Hi @leandrojmp
Thanks for your reply.
I'm not manually sending documents to Elasticsearch, I'm using Serilog with the Elasticsearch sink in a .NET application, configured like this:
Log.Logger = new LoggerConfiguration()
    .MinimumLevel.Information
    .WriteTo.Elasticsearch(new ElasticsearchSinkOptions(new Uri("http://localhost:9200"))
    {
        DataStream = new DataStreamName("logs", "app", "myservice"),
        IlmPolicy = "logs-app-ilm-policy",
        MinimumLevel = LogEventLevel.Information
    })
    .Enrich.FromLogContext()
    .CreateLogger();
Here’s an example log statement I use in code:
using (LogContext.PushProperty("userId", userId))
{
    Log.Information("User with role {userRole} performed an action", userRole);
}
This ends up being indexed in Elasticsearch like this (simplified for privacy, with some values replaced):
{
  "_index": ".ds-logs-app-myservice-2025.05.15-000001",
  "_id": "random-id",
  "_version": 1,
  "_score": 0,
  "_source": {
     "agent": {
      "type": "Elastic.CommonSchema.Serilog",
      "version": "8.11.0"
    },
    "process": {
      "pid": 4567,
      "name": "MyApp",
      "title": "",
      "thread.id": 5
    },
    "metadata": {
      "userId": 1234
    },
   "log": {
      "logger": "Elastic.CommonSchema.Serilog"
    },
    "message": "User with role consumer performed an action", 
    "labels": {
      "MessageTemplate": "User with role {userRole} performed an action",
      "userRole": "consumer"
    },
     "@timestamp": "2025-05-15T13:33:51.573Z",
    ecs.version:"8.11.0"
    "service": {
      "name": "Elastic.CommonSchema.Serilog",
      "type": "dotnet",
      "version": "8.11.0"
    },
    "host": {
      "hostname": "USER-PC",
      "ip": ["0.0.0.0"],
      "os": {
        "platform": "Windows",
        "version": "0.0.0"
      },
    "log.level": "Information",
    "event": {
      "created": "2025-05-15T13:33:51.573Z",
      "severity": 2,
    },
    "user": {
      "id": "1234",
      "name": "user",
      "domain": "MYDOMAIN"
  },
  "fields": {
    "labels.userRole": ["consumer"],
    "metadata.userId": [1234],
    "log.level": ["Information"],
    "user.id": ["1234"],
    "user.name": ["user"],
    "host.hostname": ["USER-PC"],
    "host.os.platform": ["Windows"],
    "host.os.version": ["0.0.0"],
    "process.pid": [4567],
    "process.name": ["MyApp"],
    "process.title": [""],
    "process.thread.id": [5],
    "event.severity": [2],
    "event.created": ["2025-05-15T13:33:51.573Z"],
    "agent.type": ["Elastic.CommonSchema.Serilog"],
    "agent.version": ["8.11.0"],
    "service.name": ["Elastic.CommonSchema.Serilog"],
    "service.type": ["dotnet"],
    "service.version": ["8.11.0"],
    "@timestamp": ["2025-05-15T13:33:51.573Z"]
  }
}
So a single structured log line results in a fairly large document, with many fields being auto-populated by the Serilog ECS formatter (e.g., agent, process, event, host, etc.).
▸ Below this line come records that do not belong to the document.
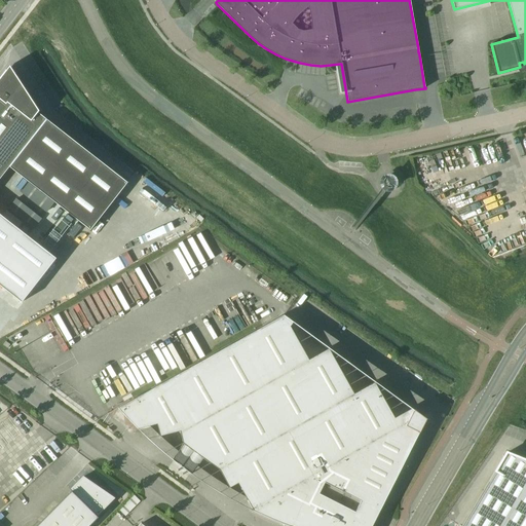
[(0,289),(23,307),(58,262),(0,217),(0,178),(9,166),(89,230),(127,183),(46,119),(37,112),(38,111),(17,80),(9,67),(0,77),(0,289)]
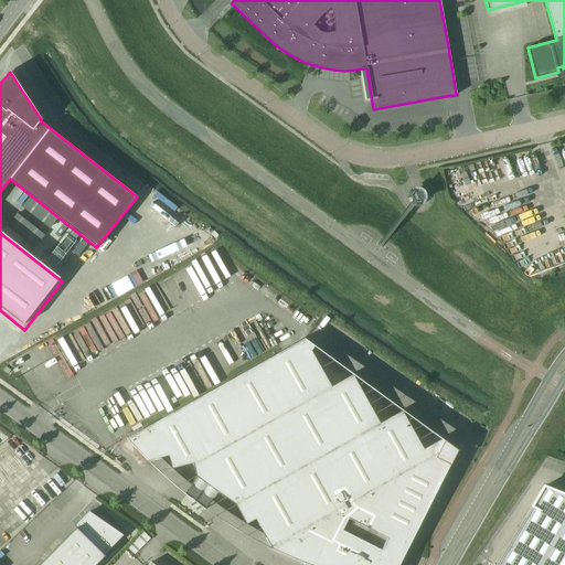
[(405,198),(406,200),(408,203),(411,204),(414,205),(417,205),(420,204),(423,202),(424,199),(425,195),(424,192),(423,190),(420,188),(418,187),(415,187),(412,187),(408,189),(406,191),(405,194),(405,198)]
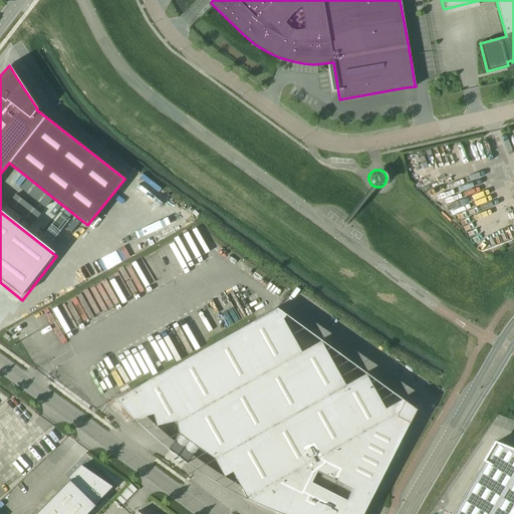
[(232,472),(247,499),(281,513),(282,513),(361,513),(374,489),(375,487),(375,488),(377,485),(376,485),(380,476),(381,476),(382,473),(387,464),(388,464),(389,462),(388,461),(393,452),(394,453),(395,450),(394,450),(399,441),(400,441),(401,439),(401,438),(402,437),(415,410),(401,400),(384,409),(365,373),(345,384),(320,340),(301,351),(283,319),(286,315),(276,308),(115,399),(124,410),(125,409),(135,419),(153,415),(156,426),(176,421),(178,433),(214,459),(224,476),(232,472)]
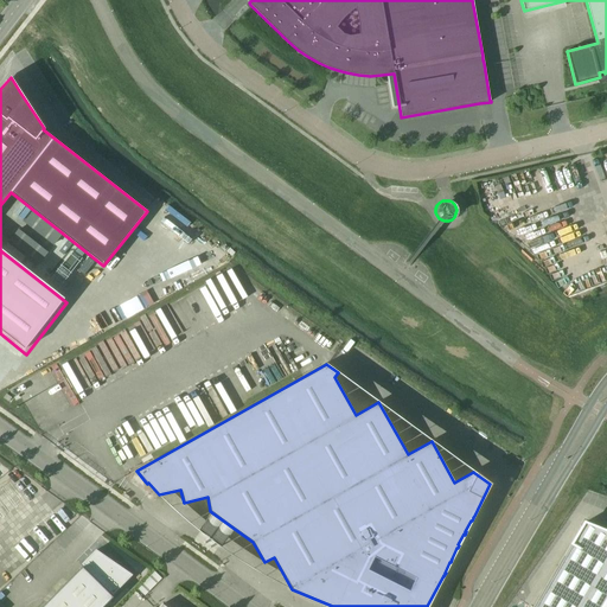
[(606,606),(606,531),(585,523),(534,606),(606,606)]
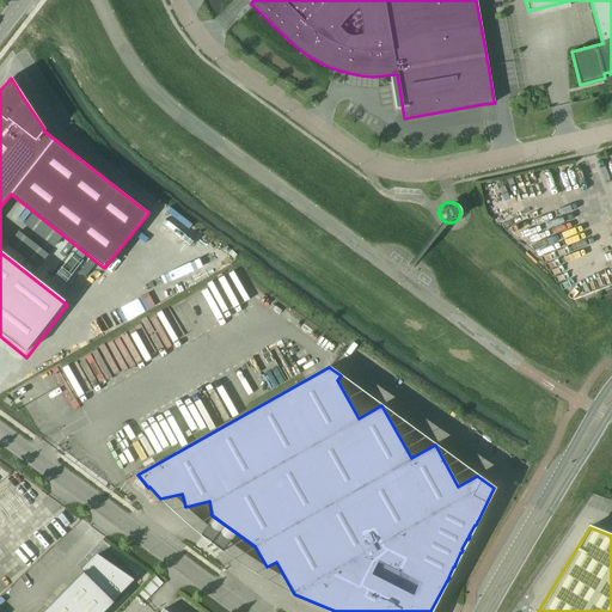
[(132,580),(96,555),(83,569),(84,570),(41,611),(103,611),(114,601),(111,600),(132,580)]
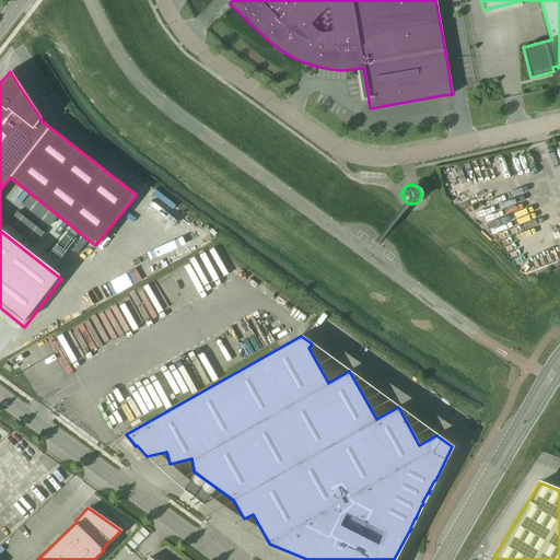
[(142,527),(127,543),(133,549),(149,534),(142,527)]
Also the custom fields from the structured log line( e.g userRole) is also being indexed)
My questions:
- I want to keep using structured logging (e.g. {userRole}), so fields like labels.userRole are extracted and stored separately. But if I don't actually need to search by userRole, is there a cost to indexing it anyway? Can/should I prevent indexing but still keep the structure? Also what about all these autopopulated fields?
 
- I'm concerned about mapping explosion, since I have many types of logs with different properties. Is there a way to: Limit indexing to certain fields only? From how many fields should I be concerned indexing them in the structured logging formation
 
- Are there best practices or guidelines when using logging frameworks (like Serilog) with ECS and data streams to:
 
- Avoid unnecessary mappings
 
- Reduce storage usage
 
- Still allow meaningful search and dashboards?
 
I want to keep logs structured and usable in Kibana, but avoid bloating the index or hitting limits on mapping fields.
Thanks again for your help!